He persevered in this for two years without seeing her. Instead, he met students and pages whom he had known as a child, who now kept him posted in regard to all affairs of the higher circles which he no longer frequented. From them he learned that Elena was still in France. Of course none of them suspected that at home Tito was a cobbler. All believed him to be the beneficiary of a legacy from the Count of Rionuevo, who had manifested too much affection for him in life, for them to suppose that he had neglected to provide for his future.
So time passed, and one feast day, on the date mentioned at the beginning of the chapter, he was waiting at the door of the cathedral. He saw two elegantly dressed ladies arrive with a grand retinue of servants, who passed so close to him, that in one of them he was able to recognize his bitter enemy, the Countess of Rionuevo. He was about to conceal himself in the crowd of spectators, when her companion raised her veil, and—oh happiness!—he recognized his beloved Elena, the sweet cause of his bitter sorrows. The poor boy approached her, uttering a frantic cry of joy.
Elena, recognizing him at once, exclaimed with the same tenderness as of old:
“Tito!”
But the Countess, grasping her arm, turned toward Tito, and said in a low voice, “I told you that I was satisfied with my present shoemaker. Leave me in peace!”
Tito, turning deathly white, fell senseless to the stone floor, as Elena and the Countess entered the church.
Two or three students who had witnessed the scene, laughed uproariously, without thoroughly understanding it.
He was carried home, there to suffer another blow; his old friend, who constituted his entire family, had died of old age during his absence. He was seized with an attack of brain fever which brought him to the very jaws of death.
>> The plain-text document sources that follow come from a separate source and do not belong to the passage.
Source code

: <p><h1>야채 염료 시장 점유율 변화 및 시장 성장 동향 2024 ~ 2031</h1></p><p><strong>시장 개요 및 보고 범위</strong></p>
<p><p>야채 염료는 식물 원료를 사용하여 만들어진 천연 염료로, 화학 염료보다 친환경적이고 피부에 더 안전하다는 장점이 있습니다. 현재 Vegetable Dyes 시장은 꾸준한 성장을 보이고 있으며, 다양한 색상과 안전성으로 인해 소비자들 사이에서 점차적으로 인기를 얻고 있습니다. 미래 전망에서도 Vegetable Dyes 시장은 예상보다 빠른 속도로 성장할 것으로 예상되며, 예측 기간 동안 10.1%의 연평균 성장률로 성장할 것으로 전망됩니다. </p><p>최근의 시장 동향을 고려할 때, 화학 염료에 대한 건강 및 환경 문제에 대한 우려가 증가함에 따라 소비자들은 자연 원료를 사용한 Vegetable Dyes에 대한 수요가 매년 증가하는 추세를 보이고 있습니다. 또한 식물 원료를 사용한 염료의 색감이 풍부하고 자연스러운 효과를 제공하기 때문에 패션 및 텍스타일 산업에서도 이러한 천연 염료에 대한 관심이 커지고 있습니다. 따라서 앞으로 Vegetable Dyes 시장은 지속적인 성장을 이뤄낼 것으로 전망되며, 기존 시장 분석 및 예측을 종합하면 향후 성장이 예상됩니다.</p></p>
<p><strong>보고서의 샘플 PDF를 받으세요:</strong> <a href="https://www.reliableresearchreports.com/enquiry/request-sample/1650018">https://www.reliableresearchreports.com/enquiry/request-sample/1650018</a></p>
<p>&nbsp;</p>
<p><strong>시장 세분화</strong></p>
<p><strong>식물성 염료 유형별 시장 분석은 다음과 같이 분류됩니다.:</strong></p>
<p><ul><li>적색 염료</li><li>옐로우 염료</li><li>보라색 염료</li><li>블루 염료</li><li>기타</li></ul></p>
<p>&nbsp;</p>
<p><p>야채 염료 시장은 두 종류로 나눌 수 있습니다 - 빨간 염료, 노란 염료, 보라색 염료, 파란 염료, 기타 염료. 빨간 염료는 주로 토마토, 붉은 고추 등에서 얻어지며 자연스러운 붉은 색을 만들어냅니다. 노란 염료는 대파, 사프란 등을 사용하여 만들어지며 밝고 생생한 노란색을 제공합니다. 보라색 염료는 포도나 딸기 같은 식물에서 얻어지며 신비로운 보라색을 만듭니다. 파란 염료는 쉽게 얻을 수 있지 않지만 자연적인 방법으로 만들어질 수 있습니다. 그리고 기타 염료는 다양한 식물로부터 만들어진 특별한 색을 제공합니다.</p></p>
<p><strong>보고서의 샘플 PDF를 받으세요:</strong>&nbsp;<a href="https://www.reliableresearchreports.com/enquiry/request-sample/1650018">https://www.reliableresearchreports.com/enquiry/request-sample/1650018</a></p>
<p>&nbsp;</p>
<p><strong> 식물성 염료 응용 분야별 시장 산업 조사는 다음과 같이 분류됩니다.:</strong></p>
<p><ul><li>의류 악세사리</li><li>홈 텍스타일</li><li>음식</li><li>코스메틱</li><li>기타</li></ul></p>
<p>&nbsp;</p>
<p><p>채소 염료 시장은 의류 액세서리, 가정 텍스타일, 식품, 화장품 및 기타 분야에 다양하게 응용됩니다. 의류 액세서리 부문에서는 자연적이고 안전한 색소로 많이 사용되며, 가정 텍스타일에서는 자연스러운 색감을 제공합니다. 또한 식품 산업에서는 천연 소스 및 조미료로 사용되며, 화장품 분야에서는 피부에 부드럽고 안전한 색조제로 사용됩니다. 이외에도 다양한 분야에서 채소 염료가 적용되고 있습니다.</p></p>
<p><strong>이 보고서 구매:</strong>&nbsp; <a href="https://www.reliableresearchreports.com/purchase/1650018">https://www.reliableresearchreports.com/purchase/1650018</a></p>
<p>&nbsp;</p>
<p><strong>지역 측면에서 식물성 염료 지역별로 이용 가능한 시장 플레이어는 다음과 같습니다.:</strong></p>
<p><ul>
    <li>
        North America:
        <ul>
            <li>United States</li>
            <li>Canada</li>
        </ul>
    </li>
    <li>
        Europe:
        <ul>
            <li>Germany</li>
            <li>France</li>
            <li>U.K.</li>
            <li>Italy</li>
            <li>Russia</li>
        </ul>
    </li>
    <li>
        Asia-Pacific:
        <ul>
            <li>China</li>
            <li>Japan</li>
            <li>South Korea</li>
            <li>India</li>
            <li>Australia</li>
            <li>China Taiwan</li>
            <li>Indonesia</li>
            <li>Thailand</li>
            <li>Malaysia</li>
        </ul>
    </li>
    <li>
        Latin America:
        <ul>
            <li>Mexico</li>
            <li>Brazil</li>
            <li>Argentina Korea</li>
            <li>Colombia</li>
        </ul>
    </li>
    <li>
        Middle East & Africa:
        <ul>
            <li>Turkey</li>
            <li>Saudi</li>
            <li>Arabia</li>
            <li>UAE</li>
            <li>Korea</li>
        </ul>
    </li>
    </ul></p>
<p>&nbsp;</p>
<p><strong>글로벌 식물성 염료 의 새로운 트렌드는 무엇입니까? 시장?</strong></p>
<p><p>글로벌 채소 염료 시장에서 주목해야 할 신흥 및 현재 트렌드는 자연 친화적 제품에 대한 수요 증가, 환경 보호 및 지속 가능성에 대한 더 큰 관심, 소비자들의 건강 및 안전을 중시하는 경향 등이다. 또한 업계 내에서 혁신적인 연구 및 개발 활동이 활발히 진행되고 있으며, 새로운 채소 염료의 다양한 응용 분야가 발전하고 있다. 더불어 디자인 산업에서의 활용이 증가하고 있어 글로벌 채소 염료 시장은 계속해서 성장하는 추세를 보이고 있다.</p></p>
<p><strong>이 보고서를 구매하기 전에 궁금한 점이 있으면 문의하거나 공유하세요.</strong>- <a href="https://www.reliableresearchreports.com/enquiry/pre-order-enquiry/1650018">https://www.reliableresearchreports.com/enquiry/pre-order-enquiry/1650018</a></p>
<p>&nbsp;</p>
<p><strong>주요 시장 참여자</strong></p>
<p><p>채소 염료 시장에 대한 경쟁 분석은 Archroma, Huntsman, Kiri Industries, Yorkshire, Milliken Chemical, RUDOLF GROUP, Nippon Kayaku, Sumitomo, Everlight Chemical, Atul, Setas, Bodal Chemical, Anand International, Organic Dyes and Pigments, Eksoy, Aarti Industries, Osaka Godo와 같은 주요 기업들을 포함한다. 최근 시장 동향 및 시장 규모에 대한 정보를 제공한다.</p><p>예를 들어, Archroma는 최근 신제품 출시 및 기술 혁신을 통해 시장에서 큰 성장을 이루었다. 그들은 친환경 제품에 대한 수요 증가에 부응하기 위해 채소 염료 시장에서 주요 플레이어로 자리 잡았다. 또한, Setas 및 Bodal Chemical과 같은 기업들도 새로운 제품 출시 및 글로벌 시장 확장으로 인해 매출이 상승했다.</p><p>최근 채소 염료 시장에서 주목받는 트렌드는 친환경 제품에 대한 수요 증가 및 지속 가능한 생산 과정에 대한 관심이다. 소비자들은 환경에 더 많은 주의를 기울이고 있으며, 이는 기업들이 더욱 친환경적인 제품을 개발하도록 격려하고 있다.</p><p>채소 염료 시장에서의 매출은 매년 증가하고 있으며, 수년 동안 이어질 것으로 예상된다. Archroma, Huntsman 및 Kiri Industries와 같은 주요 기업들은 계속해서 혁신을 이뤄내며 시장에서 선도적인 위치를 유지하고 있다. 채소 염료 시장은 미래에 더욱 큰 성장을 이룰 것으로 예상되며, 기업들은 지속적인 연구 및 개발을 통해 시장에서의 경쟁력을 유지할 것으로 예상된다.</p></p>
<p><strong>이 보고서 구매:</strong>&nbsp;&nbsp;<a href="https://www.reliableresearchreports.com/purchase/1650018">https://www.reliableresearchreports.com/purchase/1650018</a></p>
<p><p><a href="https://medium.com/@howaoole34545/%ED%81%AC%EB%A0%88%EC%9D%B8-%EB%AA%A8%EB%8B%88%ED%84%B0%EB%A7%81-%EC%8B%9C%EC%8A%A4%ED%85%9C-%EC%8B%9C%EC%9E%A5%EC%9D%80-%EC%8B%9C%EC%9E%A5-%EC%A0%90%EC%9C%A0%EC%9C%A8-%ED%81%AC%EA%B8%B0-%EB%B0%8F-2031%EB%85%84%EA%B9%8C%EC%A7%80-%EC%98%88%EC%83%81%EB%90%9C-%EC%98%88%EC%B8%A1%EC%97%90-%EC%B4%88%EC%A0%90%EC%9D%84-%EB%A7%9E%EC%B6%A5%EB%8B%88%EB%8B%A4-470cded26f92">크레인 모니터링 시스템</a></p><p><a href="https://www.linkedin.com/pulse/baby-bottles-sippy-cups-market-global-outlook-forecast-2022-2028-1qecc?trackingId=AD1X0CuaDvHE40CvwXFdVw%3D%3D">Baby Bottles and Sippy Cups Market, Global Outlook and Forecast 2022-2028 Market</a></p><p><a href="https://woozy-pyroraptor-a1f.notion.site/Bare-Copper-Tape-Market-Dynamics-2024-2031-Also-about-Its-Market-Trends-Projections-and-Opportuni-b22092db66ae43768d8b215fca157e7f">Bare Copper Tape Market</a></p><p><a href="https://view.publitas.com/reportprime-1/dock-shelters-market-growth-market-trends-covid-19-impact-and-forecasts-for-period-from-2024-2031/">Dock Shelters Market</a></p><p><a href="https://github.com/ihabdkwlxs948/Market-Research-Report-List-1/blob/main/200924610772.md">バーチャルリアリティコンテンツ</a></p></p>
When he returned to consciousness, he found that a neighbor, poorer even than himself, had taken entire charge of him during his long illness; but had been obliged to sell his furniture, his tools, his books, his home, and even his holiday attire, to pay for his medicines and physician.
At the end of two months, covered with rags, hungry, weakened by illness, penniless, and without family or friends, without even that old friend who had loved him as a mother, and, worse than all, without the hope of ever approaching his dreamed of and blessed Elena, Tito abandoned his home (already the property of another shoemaker), and took by chance the first road, without knowing where he was going, what to do, to whom to apply, how to work or how to live.